Task goal -> Return the material below in full and exactly.

(Outline labeling records)
════════════════════

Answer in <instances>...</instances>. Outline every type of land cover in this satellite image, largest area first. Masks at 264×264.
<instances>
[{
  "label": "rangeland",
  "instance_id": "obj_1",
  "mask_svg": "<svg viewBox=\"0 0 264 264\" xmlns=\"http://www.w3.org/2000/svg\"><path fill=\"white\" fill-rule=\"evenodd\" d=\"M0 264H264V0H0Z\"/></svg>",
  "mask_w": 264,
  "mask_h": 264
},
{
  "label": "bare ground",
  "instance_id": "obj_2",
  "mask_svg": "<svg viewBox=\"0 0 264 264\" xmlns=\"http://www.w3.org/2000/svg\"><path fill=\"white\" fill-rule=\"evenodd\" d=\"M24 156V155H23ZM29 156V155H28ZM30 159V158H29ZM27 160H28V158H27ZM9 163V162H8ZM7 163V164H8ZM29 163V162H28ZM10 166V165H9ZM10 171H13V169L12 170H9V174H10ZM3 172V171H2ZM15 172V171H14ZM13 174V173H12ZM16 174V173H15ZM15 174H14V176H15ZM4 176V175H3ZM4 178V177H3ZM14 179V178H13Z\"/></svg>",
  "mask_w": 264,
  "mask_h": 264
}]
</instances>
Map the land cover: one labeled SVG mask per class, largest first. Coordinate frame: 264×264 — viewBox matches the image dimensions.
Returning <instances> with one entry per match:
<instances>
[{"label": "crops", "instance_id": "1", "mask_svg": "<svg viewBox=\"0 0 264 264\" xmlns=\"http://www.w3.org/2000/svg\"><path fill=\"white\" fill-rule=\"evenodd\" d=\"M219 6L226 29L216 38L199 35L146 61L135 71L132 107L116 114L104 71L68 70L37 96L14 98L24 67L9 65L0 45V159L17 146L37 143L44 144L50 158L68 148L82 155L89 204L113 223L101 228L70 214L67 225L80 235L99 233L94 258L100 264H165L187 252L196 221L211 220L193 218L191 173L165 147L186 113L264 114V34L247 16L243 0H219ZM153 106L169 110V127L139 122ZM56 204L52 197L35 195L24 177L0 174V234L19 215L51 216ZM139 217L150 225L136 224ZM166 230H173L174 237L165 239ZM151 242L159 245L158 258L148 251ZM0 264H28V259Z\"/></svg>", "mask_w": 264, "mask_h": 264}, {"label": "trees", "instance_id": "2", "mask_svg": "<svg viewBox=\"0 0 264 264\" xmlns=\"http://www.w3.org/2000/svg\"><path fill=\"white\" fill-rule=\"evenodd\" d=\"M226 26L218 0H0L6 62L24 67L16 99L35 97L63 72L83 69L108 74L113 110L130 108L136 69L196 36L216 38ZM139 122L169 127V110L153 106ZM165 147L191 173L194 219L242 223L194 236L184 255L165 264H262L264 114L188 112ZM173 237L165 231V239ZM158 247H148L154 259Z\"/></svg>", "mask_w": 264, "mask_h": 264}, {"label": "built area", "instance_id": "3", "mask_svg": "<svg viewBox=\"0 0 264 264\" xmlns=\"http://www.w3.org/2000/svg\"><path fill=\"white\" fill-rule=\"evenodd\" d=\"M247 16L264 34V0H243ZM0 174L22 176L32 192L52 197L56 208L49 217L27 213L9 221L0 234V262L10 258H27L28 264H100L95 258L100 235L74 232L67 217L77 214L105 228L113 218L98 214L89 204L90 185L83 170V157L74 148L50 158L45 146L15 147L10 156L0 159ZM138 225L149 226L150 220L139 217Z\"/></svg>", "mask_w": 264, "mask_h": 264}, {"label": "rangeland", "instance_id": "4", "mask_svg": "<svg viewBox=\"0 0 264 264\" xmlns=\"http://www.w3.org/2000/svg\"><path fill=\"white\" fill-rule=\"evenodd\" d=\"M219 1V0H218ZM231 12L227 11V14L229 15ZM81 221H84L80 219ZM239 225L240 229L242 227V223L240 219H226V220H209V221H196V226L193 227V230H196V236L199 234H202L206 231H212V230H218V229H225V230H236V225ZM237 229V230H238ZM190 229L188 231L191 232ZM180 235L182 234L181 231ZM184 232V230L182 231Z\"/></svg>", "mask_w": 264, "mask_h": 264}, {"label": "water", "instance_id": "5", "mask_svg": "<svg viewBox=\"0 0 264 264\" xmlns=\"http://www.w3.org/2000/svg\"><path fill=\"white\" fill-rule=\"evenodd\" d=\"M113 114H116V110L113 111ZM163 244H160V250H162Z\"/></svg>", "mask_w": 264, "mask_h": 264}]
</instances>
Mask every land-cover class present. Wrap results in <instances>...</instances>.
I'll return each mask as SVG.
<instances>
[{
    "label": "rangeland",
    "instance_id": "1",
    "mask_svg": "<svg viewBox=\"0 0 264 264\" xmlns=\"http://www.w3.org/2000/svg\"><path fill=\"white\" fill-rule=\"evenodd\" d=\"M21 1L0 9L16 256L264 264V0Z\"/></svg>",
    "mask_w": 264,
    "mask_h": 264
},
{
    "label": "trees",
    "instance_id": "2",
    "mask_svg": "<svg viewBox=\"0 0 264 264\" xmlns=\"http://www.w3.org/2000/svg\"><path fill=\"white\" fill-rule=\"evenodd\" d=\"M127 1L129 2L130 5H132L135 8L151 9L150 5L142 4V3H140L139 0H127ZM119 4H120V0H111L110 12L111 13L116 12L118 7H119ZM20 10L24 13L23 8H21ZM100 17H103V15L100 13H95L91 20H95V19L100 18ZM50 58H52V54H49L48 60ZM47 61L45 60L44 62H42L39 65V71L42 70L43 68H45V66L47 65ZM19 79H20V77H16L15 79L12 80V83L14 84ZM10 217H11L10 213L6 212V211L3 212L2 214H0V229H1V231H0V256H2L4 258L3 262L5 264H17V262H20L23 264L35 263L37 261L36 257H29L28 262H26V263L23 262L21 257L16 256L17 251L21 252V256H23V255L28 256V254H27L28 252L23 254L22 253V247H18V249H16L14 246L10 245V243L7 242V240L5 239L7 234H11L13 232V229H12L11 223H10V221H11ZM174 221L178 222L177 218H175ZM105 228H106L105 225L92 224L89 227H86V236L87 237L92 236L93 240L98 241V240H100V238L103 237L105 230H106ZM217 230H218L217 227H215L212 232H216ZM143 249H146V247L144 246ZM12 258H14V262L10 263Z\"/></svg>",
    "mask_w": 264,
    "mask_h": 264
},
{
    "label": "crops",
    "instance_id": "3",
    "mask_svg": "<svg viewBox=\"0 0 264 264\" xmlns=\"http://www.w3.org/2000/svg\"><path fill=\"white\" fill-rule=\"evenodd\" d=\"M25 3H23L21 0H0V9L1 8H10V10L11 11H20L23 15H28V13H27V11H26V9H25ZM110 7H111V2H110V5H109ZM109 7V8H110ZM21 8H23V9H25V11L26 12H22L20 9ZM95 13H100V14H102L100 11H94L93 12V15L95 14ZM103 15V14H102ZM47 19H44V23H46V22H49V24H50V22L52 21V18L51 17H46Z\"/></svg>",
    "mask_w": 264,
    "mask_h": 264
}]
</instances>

════════════════════

Written response ->
Answer in <instances>...</instances>. Outline every type of land cover in this satellite image, largest area first. Masks at 264×264.
<instances>
[{
  "label": "rangeland",
  "instance_id": "obj_1",
  "mask_svg": "<svg viewBox=\"0 0 264 264\" xmlns=\"http://www.w3.org/2000/svg\"><path fill=\"white\" fill-rule=\"evenodd\" d=\"M0 264H264V0H0Z\"/></svg>",
  "mask_w": 264,
  "mask_h": 264
},
{
  "label": "bare ground",
  "instance_id": "obj_2",
  "mask_svg": "<svg viewBox=\"0 0 264 264\" xmlns=\"http://www.w3.org/2000/svg\"><path fill=\"white\" fill-rule=\"evenodd\" d=\"M24 156V155H23ZM29 156V155H28ZM30 159V158H29ZM27 160H28V158H27ZM9 163V162H8ZM7 163V164H8ZM29 163V162H28ZM10 166V165H9ZM10 171H13V169L12 170H9V174H10ZM3 172V171H2ZM15 172V171H14ZM13 174V173H12ZM16 174V173H15ZM15 174H14V176H15ZM4 176V175H3ZM4 178V177H3ZM14 179V178H13Z\"/></svg>",
  "mask_w": 264,
  "mask_h": 264
}]
</instances>
Map the land cover: one labeled SVG mask per class, largest first. Coordinate frame: 264×264 — viewBox matches the image dimensions.
Returning <instances> with one entry per match:
<instances>
[{"label": "crops", "instance_id": "1", "mask_svg": "<svg viewBox=\"0 0 264 264\" xmlns=\"http://www.w3.org/2000/svg\"><path fill=\"white\" fill-rule=\"evenodd\" d=\"M219 6L226 29L216 38L199 35L146 61L135 71L132 107L116 114L104 71L68 70L37 96L14 98L24 67L9 65L0 45V159L17 146L37 143L44 144L50 158L68 148L82 155L89 204L113 223L101 228L70 214L67 225L80 235L99 233L94 258L100 264H165L187 252L196 221L211 220L193 218L191 173L165 147L186 113L264 114V34L247 16L243 0H219ZM153 106L169 110V127L139 122ZM56 204L52 197L35 195L24 177L0 174V234L19 215L51 216ZM139 217L150 225L136 224ZM166 230H173L174 237L165 239ZM151 242L159 245L158 258L148 251ZM0 264H28V259Z\"/></svg>", "mask_w": 264, "mask_h": 264}, {"label": "trees", "instance_id": "2", "mask_svg": "<svg viewBox=\"0 0 264 264\" xmlns=\"http://www.w3.org/2000/svg\"><path fill=\"white\" fill-rule=\"evenodd\" d=\"M226 26L218 0H0L6 62L24 67L16 99L35 97L63 72L83 69L108 74L113 110L130 108L136 69L196 36L216 38ZM139 122L169 127V110L153 106ZM165 147L191 173L194 219L242 223L194 236L184 255L165 264H262L264 114L188 112ZM173 237L165 231V239ZM158 247H148L154 259Z\"/></svg>", "mask_w": 264, "mask_h": 264}, {"label": "built area", "instance_id": "3", "mask_svg": "<svg viewBox=\"0 0 264 264\" xmlns=\"http://www.w3.org/2000/svg\"><path fill=\"white\" fill-rule=\"evenodd\" d=\"M247 16L264 34V0H243ZM0 174L22 176L32 192L52 197L56 208L49 217L27 213L9 221L0 234V262L10 258H27L28 264H100L95 258L100 235L74 232L67 217L77 214L105 228L113 218L98 214L89 204L90 185L83 170V157L74 148L50 158L45 146L15 147L10 156L0 159ZM138 225L149 226L150 220L139 217Z\"/></svg>", "mask_w": 264, "mask_h": 264}, {"label": "rangeland", "instance_id": "4", "mask_svg": "<svg viewBox=\"0 0 264 264\" xmlns=\"http://www.w3.org/2000/svg\"><path fill=\"white\" fill-rule=\"evenodd\" d=\"M219 1V0H218ZM231 12L227 11V14L229 15ZM81 221H84L80 219ZM239 225L240 229L242 227V223L240 219H226V220H209V221H196V226L193 227V230H196V236L199 234H202L206 231H212V230H218V229H225V230H236V225ZM237 229V230H238ZM190 229L188 231L191 232ZM180 235L182 234L181 231ZM184 232V230L182 231Z\"/></svg>", "mask_w": 264, "mask_h": 264}, {"label": "water", "instance_id": "5", "mask_svg": "<svg viewBox=\"0 0 264 264\" xmlns=\"http://www.w3.org/2000/svg\"><path fill=\"white\" fill-rule=\"evenodd\" d=\"M113 114H116V110L113 111ZM163 244H160V250H162Z\"/></svg>", "mask_w": 264, "mask_h": 264}]
</instances>
Mask every land-cover class present. Wrap results in <instances>...</instances>.
I'll return each mask as SVG.
<instances>
[{
    "label": "rangeland",
    "instance_id": "1",
    "mask_svg": "<svg viewBox=\"0 0 264 264\" xmlns=\"http://www.w3.org/2000/svg\"><path fill=\"white\" fill-rule=\"evenodd\" d=\"M21 1L0 9L16 256L264 264V0Z\"/></svg>",
    "mask_w": 264,
    "mask_h": 264
},
{
    "label": "trees",
    "instance_id": "2",
    "mask_svg": "<svg viewBox=\"0 0 264 264\" xmlns=\"http://www.w3.org/2000/svg\"><path fill=\"white\" fill-rule=\"evenodd\" d=\"M127 1L129 2L130 5H132L135 8L151 9L150 5L142 4V3H140L139 0H127ZM119 4H120V0H111L110 12L111 13L116 12L118 7H119ZM20 10L24 13L23 8H21ZM100 17H103V15L100 13H95L91 20H95V19L100 18ZM50 58H52V54H49L48 60ZM47 61L45 60L44 62H42L39 65V71L42 70L43 68H45V66L47 65ZM19 79H20V77H16L15 79L12 80V83L14 84ZM10 217H11L10 213L6 212V211L3 212L2 214H0V229H1V231H0V256H2L4 258L3 262L5 264H17V262H20L23 264L35 263L37 261L36 257H29L28 262H26V263L23 262L21 257L16 256L17 251L21 252V256H23V255L28 256V254H27L28 252L23 254L22 253V247H18V249H16L14 246L10 245V243L7 242V240L5 239L7 234H11L13 232V229H12L11 223H10V221H11ZM174 221L178 222L177 218H175ZM105 228H106L105 225L92 224L89 227H86V236L87 237L92 236L93 240L98 241V240H100V238L103 237L105 230H106ZM217 230H218L217 227H215L212 232H216ZM143 249H146V247L144 246ZM12 258H14V262L10 263Z\"/></svg>",
    "mask_w": 264,
    "mask_h": 264
},
{
    "label": "crops",
    "instance_id": "3",
    "mask_svg": "<svg viewBox=\"0 0 264 264\" xmlns=\"http://www.w3.org/2000/svg\"><path fill=\"white\" fill-rule=\"evenodd\" d=\"M25 3H23L21 0H0V9L1 8H10V10L11 11H20L23 15H28V13H27V11H26V9H25ZM110 7H111V2H110V5H109ZM109 7V8H110ZM21 8H23V9H25V11L26 12H22L20 9ZM95 13H100V14H102L100 11H94L93 12V15L95 14ZM103 15V14H102ZM47 19H44V23H46V22H49V24H50V22L52 21V18L51 17H46Z\"/></svg>",
    "mask_w": 264,
    "mask_h": 264
}]
</instances>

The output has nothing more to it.